So much for drawing a line under the Government's shambolic recent performance. In an apparently unscripted addition to Prime Minister's Questions on Wednesday, David Cameron told MPs that the Government is to use the law to force energy companies to give their customers the best possible tariff.
The proposal would be startling enough by itself, signalling a sudden, radical intervention in of one of Britain's more complex industries. But it was also news to both the energy companies and, it appeared, to the Department for Energy and Climate Change. Was the Prime Minister boldly seizing the initiative on an issue close to voters' hearts, or did he stumble – detail-lite – into a grave policy blunder? Disquietingly, it would seem to be the latter.

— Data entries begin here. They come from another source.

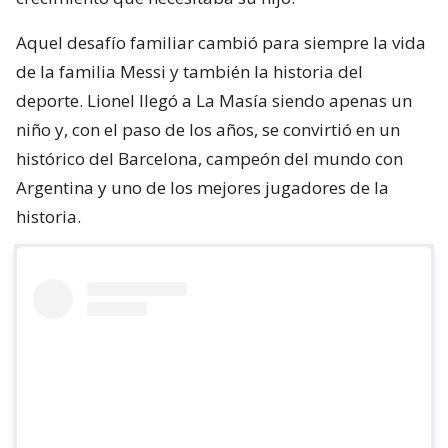
Aquel desafío familiar cambió para siempre la vida
de la familia Messi y también la historia del
deporte. Lionel llegó a La Masía siendo apenas un
niño y, con el paso de los años, se convirtió en un
histórico del Barcelona, campeón del mundo con
Argentina y uno de los mejores jugadores de la
historia.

In the immediate aftermath of Mr Cameron's bombshell, DECC officials made general noises about the Government helping customers find the best deal, but stopped conspicuously short of confirming that companies would be forced to transfer them automatically. The Tory energy minister summoned to answer questions in the Commons did little better. For all his flamboyant style, John Hayes could only bluster about "a number of options" being considered. Hardly a clarification. Meanwhile, the Liberal Democrat Secretary of State dodged the issue altogether. And even the Prime Minister's own attempt at clarification – on the way into a European summit – only reaffirmed a general commitment to ensure consumers access to the lowest tariffs.
A sorry state of affairs, indeed. It is easy enough to understand how the situation came about. Squeezed between public outrage at last week's sharp rise in energy bills, and the expectation of more tough talk on the subject from the Opposition, Mr Cameron grabbed the opportunity to appear both caring and decisive. Except that his impromptu announcement has confused consumers, caused havoc in the industry, and added to the worrying impression that his grip on policy is not all it might be.
Where does all this leave consumers? In all likelihood, no better off than before. The most probable explanation for the debacle is that Mr Cameron was over-egging an existing plan – in place since April – to force companies to give customers details of the best tariffs available to them (a proposal which is, indeed, to be included in the Energy Bill due next month).
Nor is the Prime Minister's more far-reaching proposal either as simple or as attractive as it sounds. First, it would damage competition. With such a chunk of bills at the mercy of global commodity prices, the creation of multiple tariffs – which vary according to payment methods, usage patterns, and the like – is central to rivalry between suppliers. Heavy-handed Government intervention would simply tilt the market towards a single price band, leaving customers even less choice.
Second, even if it were desirable, such a plan would be nigh-impossible to put into practice, given that it would require suppliers to have far more information about each customer than is currently available to them. Again, the result would be fewer tariffs. Third, even if it were possible, such a plan would have the opposite result to Mr Cameron's stated aim of cutting consumers' costs. In fact, by putting an end to the pricier packages, it might be expected to raise the average bill.
Britain's energy market most certainly needs attention. Pricing is too complex and too opaque, adding to consumers' considerable mistrust; switching between suppliers is too difficult and unrewarding. But simplistic broadsides solve nothing. By adding to the confusion, the Prime Minister has made matters worse.